In cryptography, plaintext is the information that a sender wishes to transmit to receiver(s). Before the computer era, plaintext simply meant text in the language of the communicating parties. Since the advent of computers, the definition has been expanded to include not only the electronic representation of text, such as email and word processor documents, but also the computer representation of speech, music, pictures, videos, ATM and credit card transactions, sensor data, and so forth. Basically, any information that the communicating parties might wish to conceal from others could be classified as plaintext. The plaintext is the normal representation of the data before any action has been taken to conceal it.
The plaintext is used as input to an encryption algorithm; the output is termed ciphertext. In some systems, however, multiple layers of encryption are used, in which case the ciphertext output of one encryption algorithm becomes the plaintext input to the next.
By way of further background, in cryptography, a stream cipher is a symmetric cipher where plaintext bits are combined with a pseudorandom cipher bit stream (keystream), typically by an exclusive-or (xor) operation. In a stream cipher, the plaintext digits are encrypted one at a time, and the transformation of successive digits varies during the encryption. An alternative name is a state cipher, as the encryption of each digit is dependent on the current state. In practice, the digits are typically single bits or bytes.
Stream ciphers represent a different approach to symmetric encryption when compared to block ciphers. Block ciphers operate on large blocks of digits with a fixed, unvarying transformation. This distinction is not always clear-cut: in some modes of operation, a block cipher primitive is used in such a way that it acts effectively as a stream cipher. Stream ciphers typically execute at a higher speed than block ciphers and have lower hardware complexity. However, stream ciphers can be susceptible to security issues.

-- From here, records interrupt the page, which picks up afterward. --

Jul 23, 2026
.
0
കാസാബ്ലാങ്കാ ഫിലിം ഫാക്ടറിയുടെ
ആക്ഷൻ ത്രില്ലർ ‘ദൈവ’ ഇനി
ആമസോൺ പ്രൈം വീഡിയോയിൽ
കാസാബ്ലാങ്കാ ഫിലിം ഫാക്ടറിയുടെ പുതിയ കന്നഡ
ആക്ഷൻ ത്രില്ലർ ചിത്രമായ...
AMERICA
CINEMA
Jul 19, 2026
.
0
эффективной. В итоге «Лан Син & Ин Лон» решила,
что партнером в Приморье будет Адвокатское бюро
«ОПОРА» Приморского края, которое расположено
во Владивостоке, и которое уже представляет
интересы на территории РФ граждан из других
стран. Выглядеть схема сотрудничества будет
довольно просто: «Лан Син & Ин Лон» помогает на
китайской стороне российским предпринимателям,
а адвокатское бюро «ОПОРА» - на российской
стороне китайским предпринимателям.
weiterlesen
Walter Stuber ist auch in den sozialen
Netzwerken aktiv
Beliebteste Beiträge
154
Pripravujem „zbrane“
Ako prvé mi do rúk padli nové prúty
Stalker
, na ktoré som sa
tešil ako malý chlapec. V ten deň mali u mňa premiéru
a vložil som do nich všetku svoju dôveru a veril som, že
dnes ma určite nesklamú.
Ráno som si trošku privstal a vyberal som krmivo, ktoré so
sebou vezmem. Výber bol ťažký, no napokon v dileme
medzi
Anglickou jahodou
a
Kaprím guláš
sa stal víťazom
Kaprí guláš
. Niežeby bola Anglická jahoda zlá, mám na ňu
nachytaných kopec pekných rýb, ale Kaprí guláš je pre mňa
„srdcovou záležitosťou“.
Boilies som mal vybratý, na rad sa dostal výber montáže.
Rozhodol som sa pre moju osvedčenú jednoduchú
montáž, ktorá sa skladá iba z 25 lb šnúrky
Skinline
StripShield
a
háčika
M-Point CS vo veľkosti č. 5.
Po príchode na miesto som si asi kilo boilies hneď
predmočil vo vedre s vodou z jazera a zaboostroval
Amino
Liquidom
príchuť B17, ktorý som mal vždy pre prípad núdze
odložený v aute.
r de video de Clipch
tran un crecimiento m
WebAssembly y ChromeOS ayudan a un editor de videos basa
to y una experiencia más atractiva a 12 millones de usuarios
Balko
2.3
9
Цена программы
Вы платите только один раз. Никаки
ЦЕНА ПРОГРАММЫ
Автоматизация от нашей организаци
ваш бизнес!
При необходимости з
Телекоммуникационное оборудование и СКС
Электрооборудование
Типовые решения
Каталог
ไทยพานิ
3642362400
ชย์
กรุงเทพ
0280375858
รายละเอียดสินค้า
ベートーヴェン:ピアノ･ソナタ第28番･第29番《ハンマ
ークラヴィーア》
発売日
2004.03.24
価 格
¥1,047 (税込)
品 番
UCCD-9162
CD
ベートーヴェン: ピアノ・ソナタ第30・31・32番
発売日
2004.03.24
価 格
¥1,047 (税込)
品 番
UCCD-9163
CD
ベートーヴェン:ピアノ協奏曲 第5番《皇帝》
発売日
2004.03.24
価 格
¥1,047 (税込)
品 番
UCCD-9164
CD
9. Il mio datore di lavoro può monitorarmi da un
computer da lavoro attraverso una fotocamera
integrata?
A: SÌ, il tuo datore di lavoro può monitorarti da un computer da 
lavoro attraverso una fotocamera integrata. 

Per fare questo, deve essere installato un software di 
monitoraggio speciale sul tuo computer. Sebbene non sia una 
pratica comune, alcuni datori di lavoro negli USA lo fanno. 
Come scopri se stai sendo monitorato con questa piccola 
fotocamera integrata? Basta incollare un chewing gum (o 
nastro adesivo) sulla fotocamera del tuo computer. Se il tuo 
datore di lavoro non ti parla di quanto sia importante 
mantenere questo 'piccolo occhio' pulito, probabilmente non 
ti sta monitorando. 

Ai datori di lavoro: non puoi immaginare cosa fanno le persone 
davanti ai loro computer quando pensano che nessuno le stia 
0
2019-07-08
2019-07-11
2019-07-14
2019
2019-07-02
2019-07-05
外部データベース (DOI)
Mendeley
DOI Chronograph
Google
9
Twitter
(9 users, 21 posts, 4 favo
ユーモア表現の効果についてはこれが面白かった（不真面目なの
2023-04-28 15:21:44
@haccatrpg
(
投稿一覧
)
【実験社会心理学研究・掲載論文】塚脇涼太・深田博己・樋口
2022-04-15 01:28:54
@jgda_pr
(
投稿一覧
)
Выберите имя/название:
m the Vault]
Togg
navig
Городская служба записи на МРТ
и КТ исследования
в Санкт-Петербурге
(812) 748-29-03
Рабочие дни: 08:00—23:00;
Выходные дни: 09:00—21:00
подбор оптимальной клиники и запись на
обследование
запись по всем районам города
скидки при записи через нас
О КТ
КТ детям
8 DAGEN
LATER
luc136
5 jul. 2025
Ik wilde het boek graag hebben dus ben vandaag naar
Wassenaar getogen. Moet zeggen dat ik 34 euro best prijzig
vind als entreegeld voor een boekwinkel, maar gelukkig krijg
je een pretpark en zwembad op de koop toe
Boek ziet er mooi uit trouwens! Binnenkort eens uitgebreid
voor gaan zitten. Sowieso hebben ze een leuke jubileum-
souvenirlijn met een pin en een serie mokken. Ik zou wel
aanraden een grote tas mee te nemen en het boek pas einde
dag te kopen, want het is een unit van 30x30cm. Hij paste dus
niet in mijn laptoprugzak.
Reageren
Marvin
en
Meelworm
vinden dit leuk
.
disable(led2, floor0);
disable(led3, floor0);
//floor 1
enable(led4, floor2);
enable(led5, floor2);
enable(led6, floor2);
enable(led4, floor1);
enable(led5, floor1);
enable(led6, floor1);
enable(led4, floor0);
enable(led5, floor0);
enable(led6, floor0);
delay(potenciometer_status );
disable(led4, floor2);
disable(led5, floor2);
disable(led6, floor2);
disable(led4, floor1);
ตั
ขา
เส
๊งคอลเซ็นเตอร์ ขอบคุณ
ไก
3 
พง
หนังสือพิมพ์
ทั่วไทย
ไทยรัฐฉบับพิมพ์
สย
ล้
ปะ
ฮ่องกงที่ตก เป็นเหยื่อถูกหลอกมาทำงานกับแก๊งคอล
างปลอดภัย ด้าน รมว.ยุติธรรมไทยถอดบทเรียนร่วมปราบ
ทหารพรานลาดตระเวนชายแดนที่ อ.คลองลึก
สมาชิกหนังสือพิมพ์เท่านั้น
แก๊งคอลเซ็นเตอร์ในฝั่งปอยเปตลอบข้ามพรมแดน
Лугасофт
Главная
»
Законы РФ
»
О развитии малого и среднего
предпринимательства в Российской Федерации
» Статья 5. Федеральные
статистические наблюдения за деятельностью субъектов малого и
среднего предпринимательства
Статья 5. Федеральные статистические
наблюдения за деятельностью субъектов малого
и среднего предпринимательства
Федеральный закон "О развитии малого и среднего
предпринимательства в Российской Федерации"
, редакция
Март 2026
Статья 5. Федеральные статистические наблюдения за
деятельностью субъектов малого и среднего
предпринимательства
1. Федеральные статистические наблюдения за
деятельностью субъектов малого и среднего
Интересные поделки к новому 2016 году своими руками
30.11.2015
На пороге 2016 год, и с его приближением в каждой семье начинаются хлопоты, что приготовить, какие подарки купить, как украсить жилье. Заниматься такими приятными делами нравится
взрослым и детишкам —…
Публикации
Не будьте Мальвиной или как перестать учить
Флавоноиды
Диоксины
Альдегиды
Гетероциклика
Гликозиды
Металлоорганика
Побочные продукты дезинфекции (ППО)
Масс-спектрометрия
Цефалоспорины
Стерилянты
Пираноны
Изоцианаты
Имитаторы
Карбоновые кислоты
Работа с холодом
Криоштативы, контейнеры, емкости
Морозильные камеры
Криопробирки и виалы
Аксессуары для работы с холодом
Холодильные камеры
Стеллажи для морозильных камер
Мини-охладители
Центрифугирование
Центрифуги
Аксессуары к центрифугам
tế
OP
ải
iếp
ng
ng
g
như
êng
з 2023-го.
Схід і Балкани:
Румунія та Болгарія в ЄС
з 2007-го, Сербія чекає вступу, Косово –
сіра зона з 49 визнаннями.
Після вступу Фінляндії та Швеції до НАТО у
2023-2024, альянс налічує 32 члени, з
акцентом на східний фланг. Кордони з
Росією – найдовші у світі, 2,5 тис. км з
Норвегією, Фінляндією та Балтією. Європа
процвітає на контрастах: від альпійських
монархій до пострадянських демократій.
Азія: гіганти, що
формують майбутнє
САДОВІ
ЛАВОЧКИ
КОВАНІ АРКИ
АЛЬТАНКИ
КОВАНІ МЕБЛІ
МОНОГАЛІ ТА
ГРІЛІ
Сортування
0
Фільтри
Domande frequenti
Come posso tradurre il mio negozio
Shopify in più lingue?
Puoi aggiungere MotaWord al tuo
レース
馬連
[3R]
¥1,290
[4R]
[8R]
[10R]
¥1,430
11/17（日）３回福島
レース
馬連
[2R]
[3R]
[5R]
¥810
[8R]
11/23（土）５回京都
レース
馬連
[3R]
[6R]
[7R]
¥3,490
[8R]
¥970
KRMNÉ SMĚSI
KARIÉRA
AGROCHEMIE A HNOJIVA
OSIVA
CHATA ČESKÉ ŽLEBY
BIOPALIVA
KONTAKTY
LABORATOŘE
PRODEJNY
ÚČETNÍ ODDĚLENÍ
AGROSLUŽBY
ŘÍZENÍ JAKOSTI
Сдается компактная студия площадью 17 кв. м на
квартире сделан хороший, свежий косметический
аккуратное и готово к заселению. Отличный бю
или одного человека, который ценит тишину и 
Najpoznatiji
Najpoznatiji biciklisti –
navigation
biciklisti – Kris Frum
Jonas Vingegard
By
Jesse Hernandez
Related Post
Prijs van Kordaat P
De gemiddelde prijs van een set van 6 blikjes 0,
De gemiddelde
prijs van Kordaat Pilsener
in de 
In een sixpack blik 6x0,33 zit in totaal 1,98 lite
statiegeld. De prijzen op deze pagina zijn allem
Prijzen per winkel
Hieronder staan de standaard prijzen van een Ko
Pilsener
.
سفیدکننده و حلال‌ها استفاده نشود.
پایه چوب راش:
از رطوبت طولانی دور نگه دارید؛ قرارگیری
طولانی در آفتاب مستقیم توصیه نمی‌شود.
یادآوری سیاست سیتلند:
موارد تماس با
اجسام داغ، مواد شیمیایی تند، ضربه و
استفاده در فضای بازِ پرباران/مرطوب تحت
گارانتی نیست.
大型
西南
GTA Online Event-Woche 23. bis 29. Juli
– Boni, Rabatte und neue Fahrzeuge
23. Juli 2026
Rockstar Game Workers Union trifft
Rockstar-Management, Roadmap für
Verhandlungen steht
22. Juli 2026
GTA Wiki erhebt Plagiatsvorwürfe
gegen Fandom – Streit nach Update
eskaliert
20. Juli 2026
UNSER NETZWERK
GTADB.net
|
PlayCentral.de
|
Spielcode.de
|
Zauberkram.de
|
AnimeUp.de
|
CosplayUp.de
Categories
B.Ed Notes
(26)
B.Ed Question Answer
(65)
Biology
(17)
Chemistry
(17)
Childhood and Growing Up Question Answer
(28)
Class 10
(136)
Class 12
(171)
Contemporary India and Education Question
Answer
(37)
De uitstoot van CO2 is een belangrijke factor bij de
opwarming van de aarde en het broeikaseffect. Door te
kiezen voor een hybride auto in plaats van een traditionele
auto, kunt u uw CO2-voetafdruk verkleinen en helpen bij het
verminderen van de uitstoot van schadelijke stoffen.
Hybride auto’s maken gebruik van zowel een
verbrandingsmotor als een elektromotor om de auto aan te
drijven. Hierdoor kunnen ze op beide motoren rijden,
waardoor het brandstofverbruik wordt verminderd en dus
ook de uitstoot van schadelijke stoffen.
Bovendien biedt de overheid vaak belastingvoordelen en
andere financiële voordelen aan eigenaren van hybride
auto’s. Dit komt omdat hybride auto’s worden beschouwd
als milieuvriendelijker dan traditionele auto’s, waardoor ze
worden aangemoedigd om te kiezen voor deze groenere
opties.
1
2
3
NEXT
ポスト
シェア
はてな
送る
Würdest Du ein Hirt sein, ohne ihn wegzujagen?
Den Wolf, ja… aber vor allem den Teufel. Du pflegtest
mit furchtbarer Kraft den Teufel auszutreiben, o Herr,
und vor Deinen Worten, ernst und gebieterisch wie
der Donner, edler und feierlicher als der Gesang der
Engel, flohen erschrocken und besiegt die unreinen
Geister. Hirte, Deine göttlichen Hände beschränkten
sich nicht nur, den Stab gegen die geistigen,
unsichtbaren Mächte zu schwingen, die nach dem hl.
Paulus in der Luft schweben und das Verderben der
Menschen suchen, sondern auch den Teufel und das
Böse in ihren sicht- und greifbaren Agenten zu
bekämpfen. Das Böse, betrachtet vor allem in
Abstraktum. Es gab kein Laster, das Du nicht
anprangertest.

Advances in digital multimedia and communication technologies have paved the way for people around the world to acquire, utilize, and share multimedia information. In such distributed environment, the problems associated with multimedia security are becoming increasingly important. A common way to protect multimedia content is to encrypt the entire sequence using conventional cryptographic algorithms such as the Data Encryption Standard (DES), which is a cipher (a method for encrypting information) selected as an official Federal Information Processing Standard (FIPS) for the United States in 1976, and which has subsequently enjoyed widespread use internationally.
In recent years, the DES cipher has been superseded by the Advanced Encryption Standard (AES). Due to the high data rate of multimedia signal, AES requires a considerable amount of computational power, and usually is not fast enough to meet real-time delivery requirements. In order to reduce the overhead, selective encryption has been suggested. However, the security of most of the selective encryption systems is not high, and often the coding efficiency is sacrificed. Consequently, designing a robust multimedia encryption scheme, which features high level of security and low computational cost, is a challenging task.
A multiple Huffman table (MHT) method has also been proposed that combines encryption with entropy coding using multiple statistical models alternatively in a secret order. The major advantage of the proposed MHT method is the provision of relatively secure encryption while simultaneously achieving unaffected compressio, requiring almost negligible additional overhead. Nevertheless, the basic MHT method is only secure under cipher-only and known-plaintext attacks, but is vulnerable under chosen-plaintext attacks (CPAs).
In this regard, a CPA is an attack model for cryptanalysis that presumes that the attacker has the capability to choose arbitrary plaintexts to be encrypted and obtain the corresponding ciphertexts. To improve security, enhanced MHT schemes have been proposed by either inserting random bits in the generated bit stream or integrating with a stream cipher. Another proposal has suggested random rotation in partitioned bit streams, as applied to an MHT system. However, there is still room for improvement in cryptographic algorithms.
The above-described deficiencies of current designs for cryptography are merely intended to provide an overview of some of the problems of today's designs, and are not intended to be exhaustive. Other problems with the state of the art and corresponding benefits of the innovation may become further apparent upon review of the following description of various non-limiting embodiments of the innovation.